Amid ongoing pessimism over India's gross domestic products (GDP) growth slipping to a six-year low in June quarter, NITI Aayog Vice-Chairman Rajiv Kumar on Saturday said the economy will grow between 7 and 7.5 per cent in the second half of this financial year.
"The GDP growth bottomed out in the first quarter. The second quarter is going to be better than in the first quarter. It will rise in the second half in the range of 7-7.5 per cent," said Rajiv Kumar, Vice Chairman, NITI Aayog.
While speaking at the India Today Conclave Mumbai 2019, Rajiv Kumar said that the government will find additional revenues from disinvestments to provide a boost to the domestic economy as well as to revive investments that will increase India's competitiveness on the global stage. He said that the Modi government has planned to divest stakes in 24 companies to raise Rs 1.3 lakh crore which will help in bridging the budget deficit that arose out of corporate tax cut.
"Buoyancy in growth will be achieved through tax and disinvestment revenues. Tax collection continues to go up, while the government can raise about Rs 52,000 crore from disinvestment of 24 public sector companies that it lined up earlier," said Kumar.
For the first quarter ended April 2019, the growth in economy had slipped to a low of 5 per cent, weighed down by a slump in manufacturing output, weak consumer demand and deceleration in private investment.

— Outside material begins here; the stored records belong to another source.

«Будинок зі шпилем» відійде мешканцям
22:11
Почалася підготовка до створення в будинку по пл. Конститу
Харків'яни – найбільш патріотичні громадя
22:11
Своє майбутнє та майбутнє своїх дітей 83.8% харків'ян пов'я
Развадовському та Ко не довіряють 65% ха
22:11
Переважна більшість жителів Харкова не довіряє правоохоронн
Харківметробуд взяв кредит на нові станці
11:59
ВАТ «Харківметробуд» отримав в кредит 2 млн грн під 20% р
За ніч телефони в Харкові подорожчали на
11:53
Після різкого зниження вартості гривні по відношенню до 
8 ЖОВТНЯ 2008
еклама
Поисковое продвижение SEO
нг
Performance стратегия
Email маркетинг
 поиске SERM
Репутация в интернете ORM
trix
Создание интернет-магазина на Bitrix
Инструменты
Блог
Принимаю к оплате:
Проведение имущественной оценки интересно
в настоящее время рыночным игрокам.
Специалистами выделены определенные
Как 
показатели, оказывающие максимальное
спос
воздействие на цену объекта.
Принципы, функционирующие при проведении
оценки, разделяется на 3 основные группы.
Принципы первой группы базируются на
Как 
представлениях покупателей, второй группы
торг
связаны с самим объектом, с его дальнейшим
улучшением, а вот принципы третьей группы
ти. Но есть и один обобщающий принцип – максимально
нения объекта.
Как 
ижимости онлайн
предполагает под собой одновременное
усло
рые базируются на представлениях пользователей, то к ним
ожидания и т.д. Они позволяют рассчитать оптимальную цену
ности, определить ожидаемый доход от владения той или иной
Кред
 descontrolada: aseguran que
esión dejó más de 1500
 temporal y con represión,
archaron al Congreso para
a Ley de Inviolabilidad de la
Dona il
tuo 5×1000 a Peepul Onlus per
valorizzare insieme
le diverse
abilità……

Kumar said that the Indian economy will outpace China's growth as the second quarter performance has started improving and it will be better than the first quarter. The credit growth in the country is improving, he added.
India had lost its title of the world's fastest-growing economy to China in the March quarter when its economic growth slowed to 5.8 per cent compared to Beijing's growth of 6.4 per cent. During the April-June period, China, which is a much larger economy than India, had recorded a GDP growth of 6.2 per cent.
Kumar also lauded the government's decision to cut the corporate tax rate and expressed confidence that this will improve the positive sentiments of the companies.
The Finance Minister Nirmala Sitharaman on Friday announced a corporate tax cut for domestic firms and new domestic manufacturing companies. The tax rate has been cut to 22 per cent from the existing 30 per cent. The effective tax rate for these companies would be 25.17 per cent, inclusive of all surcharge and cess. For new manufacturing companies, the existing tax rate of 25 per cent has been brought down to 15 per cent.